Anyway, had it not been for the staunch stand taken by the airlines and the eventual media firestorm, this would have been another episode of politicians misusing their power and influence and getting away with a mere slap on the wrist. Not even on the face like my mom gave me when I messed up.
Even though eventually, the government was forced to use its power to reinstate his privileges (the reasons for this lie in the delicate power-sharing structure that exists in India, but that’s a topic for another article), there was a question raised in the collective psyche of Indians and a resultant furore that erupted is laid bare for everyone to see.
But the question lies that why? Why do these people whose job description is ‘public servants’, whose power is derived from the very people they oppress now, why have things reached a point where the ill-treatment is considered part and parcel of the ‘neta’ and is conveniently ignored?
The answer is us, “We, the people of India”, as we are described in the constitution are the ones who have handed the very laathi with which they beat us into submission. We have accepted this just like a captive accepts the will of his captor after a certain point of time.
But the reason lies in the habit of us Indians when we engage in pedestalization of these political figures to the point where we consider their power and authority absolute and beyond question and this habit is quite old to the tune of, I don’t know, maybe 500-600 years?
We attach a certain sense of awe and admiration to those in power. This only bolsters the pre-existing disparity and somehow validates it. The problem with pedestalization is quite simple, the power gets to their head. They achieve a bloated sense of over-entitlement that affects all their decision-making abilities and forces them to act out in rash ways. Much like kids in a playground.
In some ways, this behavior of the masses engaging in pedestalization of these authoritarian figures is a remnant of the colonial and Mughal era (hence my reference to this being an old habit of ours).

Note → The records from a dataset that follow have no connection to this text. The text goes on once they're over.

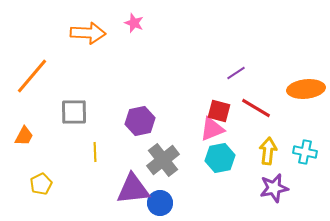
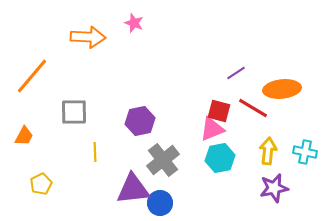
orange arrow: moved 4 px down
orange ellipse: moved 24 px left
red line: moved 3 px left
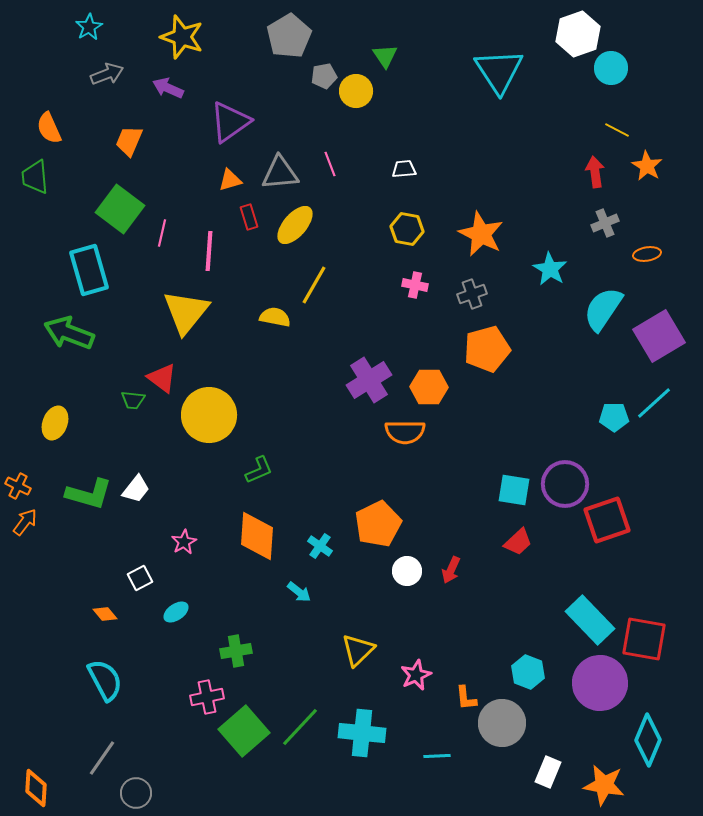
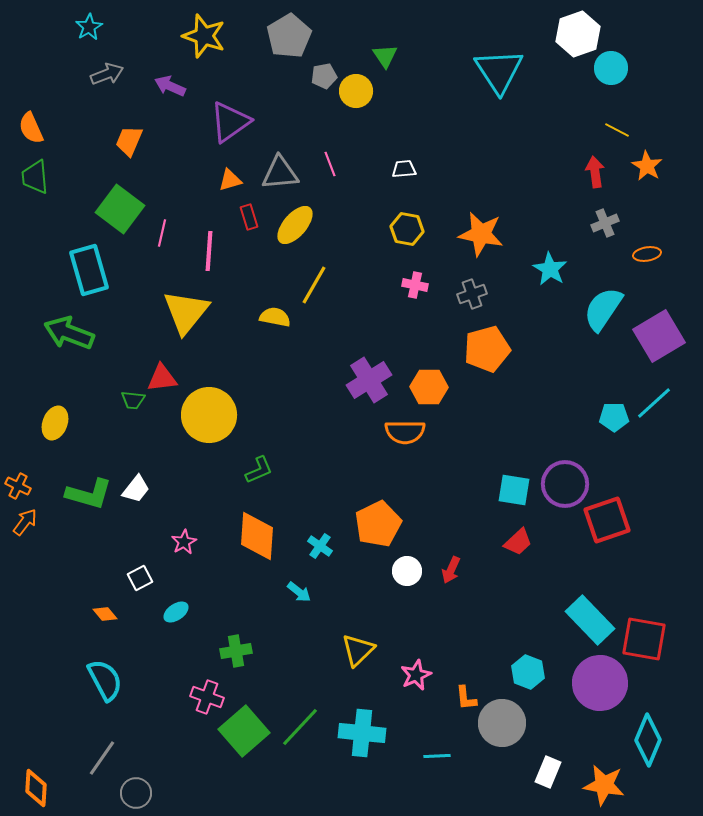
yellow star at (182, 37): moved 22 px right, 1 px up
purple arrow at (168, 88): moved 2 px right, 2 px up
orange semicircle at (49, 128): moved 18 px left
orange star at (481, 234): rotated 15 degrees counterclockwise
red triangle at (162, 378): rotated 44 degrees counterclockwise
pink cross at (207, 697): rotated 32 degrees clockwise
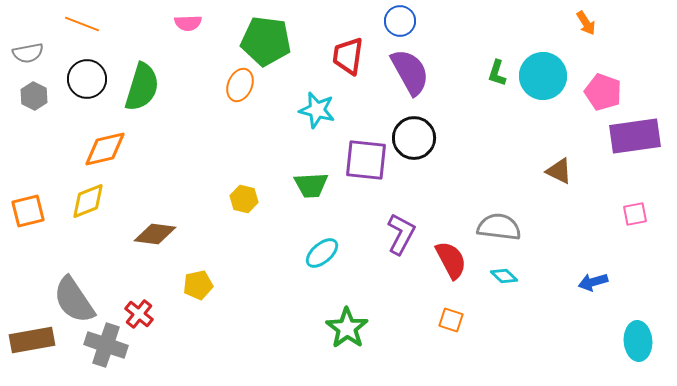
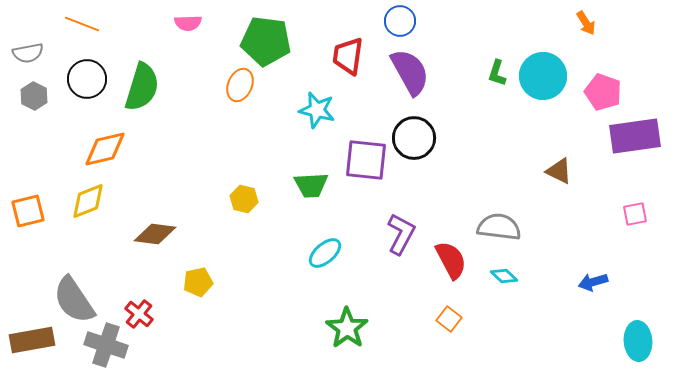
cyan ellipse at (322, 253): moved 3 px right
yellow pentagon at (198, 285): moved 3 px up
orange square at (451, 320): moved 2 px left, 1 px up; rotated 20 degrees clockwise
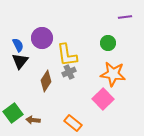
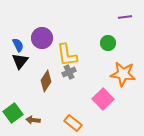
orange star: moved 10 px right
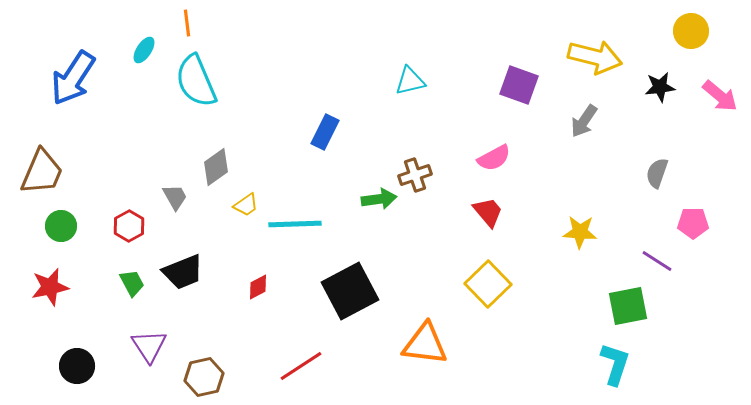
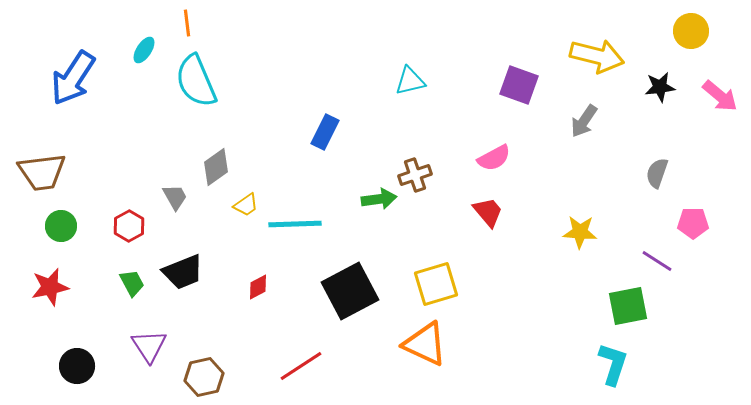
yellow arrow: moved 2 px right, 1 px up
brown trapezoid: rotated 60 degrees clockwise
yellow square: moved 52 px left; rotated 27 degrees clockwise
orange triangle: rotated 18 degrees clockwise
cyan L-shape: moved 2 px left
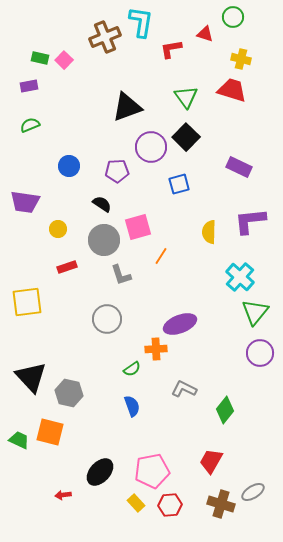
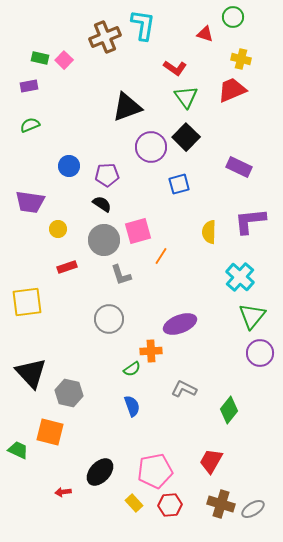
cyan L-shape at (141, 22): moved 2 px right, 3 px down
red L-shape at (171, 49): moved 4 px right, 19 px down; rotated 135 degrees counterclockwise
red trapezoid at (232, 90): rotated 40 degrees counterclockwise
purple pentagon at (117, 171): moved 10 px left, 4 px down
purple trapezoid at (25, 202): moved 5 px right
pink square at (138, 227): moved 4 px down
green triangle at (255, 312): moved 3 px left, 4 px down
gray circle at (107, 319): moved 2 px right
orange cross at (156, 349): moved 5 px left, 2 px down
black triangle at (31, 377): moved 4 px up
green diamond at (225, 410): moved 4 px right
green trapezoid at (19, 440): moved 1 px left, 10 px down
pink pentagon at (152, 471): moved 3 px right
gray ellipse at (253, 492): moved 17 px down
red arrow at (63, 495): moved 3 px up
yellow rectangle at (136, 503): moved 2 px left
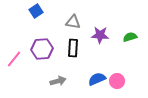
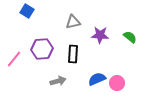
blue square: moved 9 px left; rotated 24 degrees counterclockwise
gray triangle: rotated 21 degrees counterclockwise
green semicircle: rotated 56 degrees clockwise
black rectangle: moved 6 px down
pink circle: moved 2 px down
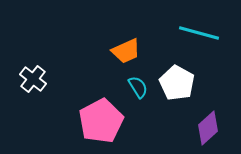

For hundreds of years, the populace of the subcontinent has been forced to subjugate to a foreign power that rules with an iron fist, has absolute power and authority, Teaches the citizens not to question and penalizes any dissent.
This is bound to create a culture of implicit fear of authority which gets ingrained into the minds of the current populace and those that come after them and this CAUSES THE pedestalization because there IS no other way for the people to RATIONALIZE this oppression than to consider themselves one-upped by their oppressors.
Translating this into the modern scenario, this phenomenon still exists albeit to a lesser extent. And it is precisely because of this that the likes of Ravindra Gaikwad are able to act in this Baahubali-esque manner and justify it due to the people accepting this justification to a large extent.
The politics of intimidation is on the rise and there is a small yet determined sect that vehemently supports these excesses. In order for us to counter and push back against this necrotic culture that is slowly spreading across the ranks, a comprehensive campaign of education is required.
No media firestorms can weather these politicians till the constituents are the ones firing the trebuchets. Because only they can hit them where it really matters: In the ballot box.
Just don’t try to hit them in the balls. Because this much is apparent from their actions, they don’t have any.